Есть вещи, к которым не применима категория времени, и музыка — одна из них. Вчера, например, слушая интермеццо Брамса, я никак не мог поверить, что с того момента, когда я слышал его в последний раз, прошло больше одного дня, а между тем, представьте себе, миновало около семидесяти лет. Семьдесят лет интермеццо дремало внутри меня, все ноты до единой, готовое вновь пробудиться к жизни от прикосновения волшебной палочки или от столь же чудесного прикосновения пальцев этого мальчика. Семьдесят лет, не меньше. В последний раз я слушал его дома, играла моя мама — у нас тогда еще было старое пианино «Бехштейн», фамильное, а вдоль стен гостиной стояли мебель и всякие предметы, освященные привычным ходом домашней жизни, я и теперь помню все до мельчайших деталей: резьбу на карнизе, изогнутые ножки этажерки, даже неприметный узор на шторах, которыми были задернуты окна.
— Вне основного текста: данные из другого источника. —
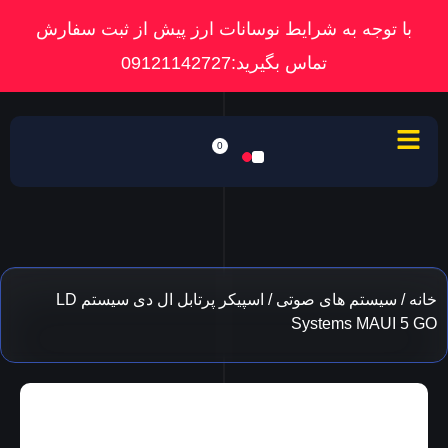
با توجه به شرایط نوسانات ارز پیش از ثبت سفارش
تماس بگیرید:09121142727
0
خانه
/
سیستم های صوتی
/ اسپیکر پرتابل ال دی سیستم LD
Systems MAUI 5 GO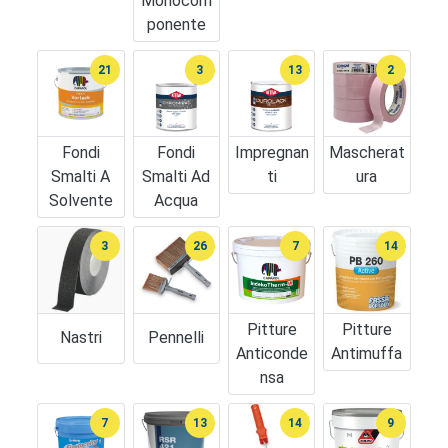
Monocom
Ponente
21
3
13
2
Fondi
Fondi
Impregnan
Mascherat
Smalti A
Smalti Ad
Ti
Ura
Solvente
Acqua
3
26
7
14
Pitture
Pitture
Nastri
Pennelli
Anticonde
Antimuffa
Nsa
7
13
14
9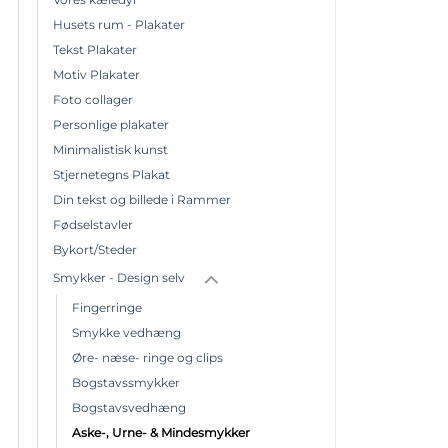
Husets rum - Plakater
Tekst Plakater
Motiv Plakater
Foto collager
Personlige plakater
Minimalistisk kunst
Stjernetegns Plakat
Din tekst og billede i Rammer
Fødselstavler
Bykort/Steder
Smykker - Design selv
Fingerringe
Smykke vedhæng
Øre- næse- ringe og clips
Bogstavssmykker
Bogstavsvedhæng
Aske-, Urne- & Mindesmykker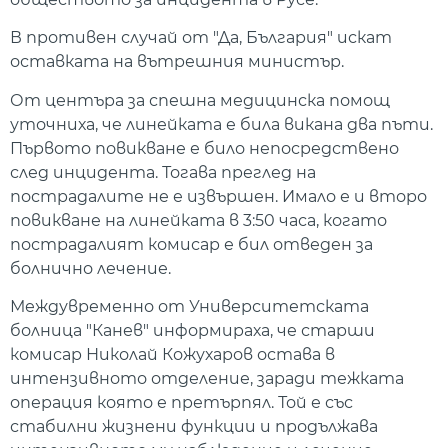
В противен случай от "Да, България" искат
оставката на вътрешния министър.
От центъра за спешна медицинска помощ
уточниха, че линейката е била викана два пъти.
Първото повикване е било непосредствено
след инцидента. Тогава преглед на
пострадалите не е извършен. Имало е и второ
повикване на линейката в 3:50 часа, когато
пострадалият комисар е бил отведен за
болнично лечение.
Междувременно от Университетската
болница "Канев" информираха, че старши
комисар Николай Кожухаров остава в
интензивното отделение, заради тежката
операция която е претърпял. Той е със
стабилни жизнени функции и продължава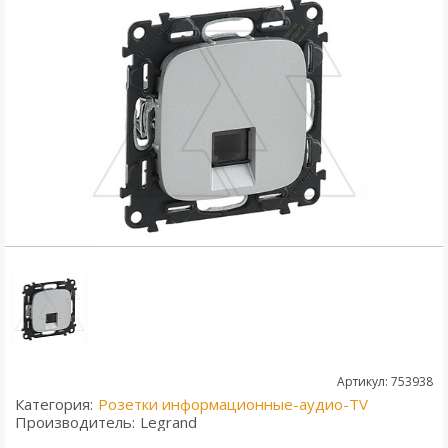
Артикул: 753938
Категория:
Розетки информационные-аудио-TV
Производитель:
Legrand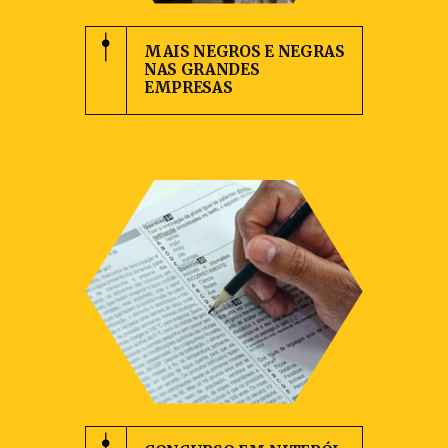
MAIS NEGROS E NEGRAS
NAS GRANDES
EMPRESAS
Гостиная семьи Розенталей: отец, мать, две дочки и сын, самый младший, единственный, кому было суждено вернуться из странствия в небытие. Но в моем сегодняшнем сне нас еще не успели разлучить, и вот мы все вместе: папа сидит в кресле, попыхивая трубкой, Рахиль устроилась с вязаньем подле меня на диване, Лидия на своем излюбленном месте, на подоконнике, — слушаем маму, которая играет для нас на фортепьяно, совершая одно из главных домашних таинств. Как и каждый вечер, как в каждый из тех навсегда утраченных вечеров, люстры во сне тоже погашены, и только мягкий свет бра падает на раскрытые ноты и на мамины руки, скользящие по клавиатуре; комнату обволакивает полумрак, на полках под стеклом тихо мерцают фарфоровые и серебряные безделушки.

Самая что ни есть обыкновенная, обывательская гостиная Розенталей как две капли воды похожа на другие гостиные своей изысканностью, немного, впрочем, избыточной от чрезмерного обилия деталей, и точно так же семья, собравшаяся перед ужином вокруг фортепьяно, мало чем отличается от всех прочих семей. Но в эту умиротворенность уже брошено семя беспокойства и тревожного ожидания, мама то и дело берет не ту ноту, пальцы заплетаются, неуверенно замирают над клавишами, и ее смятение передается нам. Я в растерянности оглядываю остальных и замечаю, что отец нервно вертит в руках погасшую трубку, Рахиль не попадает спицей в петлю и не провязывает ни одного ряда, а взгляд Лидии, когда ее личико показывается между задернутыми портьерами, полон ужаса, словно за окном, на улице, она увидела что-то страшное, почувствовала опасность и испуганно следит за ее приближением.

Все, включая меня, томятся этим зловещим ожиданием, и во сне неясно, чего или кого мы ждем; в дверях появляется служанка, говорит с порога, что ужин будет подан через полчаса, и ее голос, выражение лица — все выдает в ней гонца, который несет злую весть и доволен этим; я слышу, как в коридоре удаляются ее шаги, и только тогда могу снова вздохнуть свободно.

Этот короткий эпизод позволяет, кстати, довольно точно датировать происходящее во сне: мы еще держим служанку-арийку, которую по новым законам вскоре придется рассчитать, а на нашей добротной, ладно скроенной одежде нет унизительного клейма — звезды. В общем, это обыкновенный, спокойный вечер, в мире тоже все на первый взгляд спокойно, и во сне я говорю себе, что, не будь мы так запуганы, ничего бы не стряслось. Словно причиной того кошмара стал наш страх, страх притянул беду и навлек ее на нас, страх, который я читаю на лицах отца и сестер и который теперь заставляет маму ошибаться и смазывать даже самые простые пассажи.

Служанка вышла из комнаты, и потом что-то все-таки происходит. С улицы доносится шум, сначала едва уловимый, затем он становится громче — рокот то ли мотора, то ли возбужденной толпы, и этот гул растет, растет, пока наконец не заглушает звуки фортепьяно. Никто из нас не произносит ни слова, словно мы сговорились встретить то, что надвигалось, молчанием. Резким движением Лидия задергивает шторы, чтобы между ними не осталось щели, и отходит от окна; мама играет еще несколько тактов, я слышу, как музыка задыхается под уличным грохотом, теперь даже фортепьяно теряет дар речи и безропотно сдается. Никто не шевелится, мы точно окаменели в ожидании, между тем снаружи шум становится оглушительным, фигурки на полках дрожат. Детское чутье подсказывает мне искать защиты у мамы, я хочу нащупать ее взгляд и, с невероятным усилием стряхивая оцепенение и возвращаясь в свое окоченевшее тело, поворачиваюсь к фортепьяно; но бра освещает только ноты, пустой табурет и длинную безмолвную вереницу клавиш.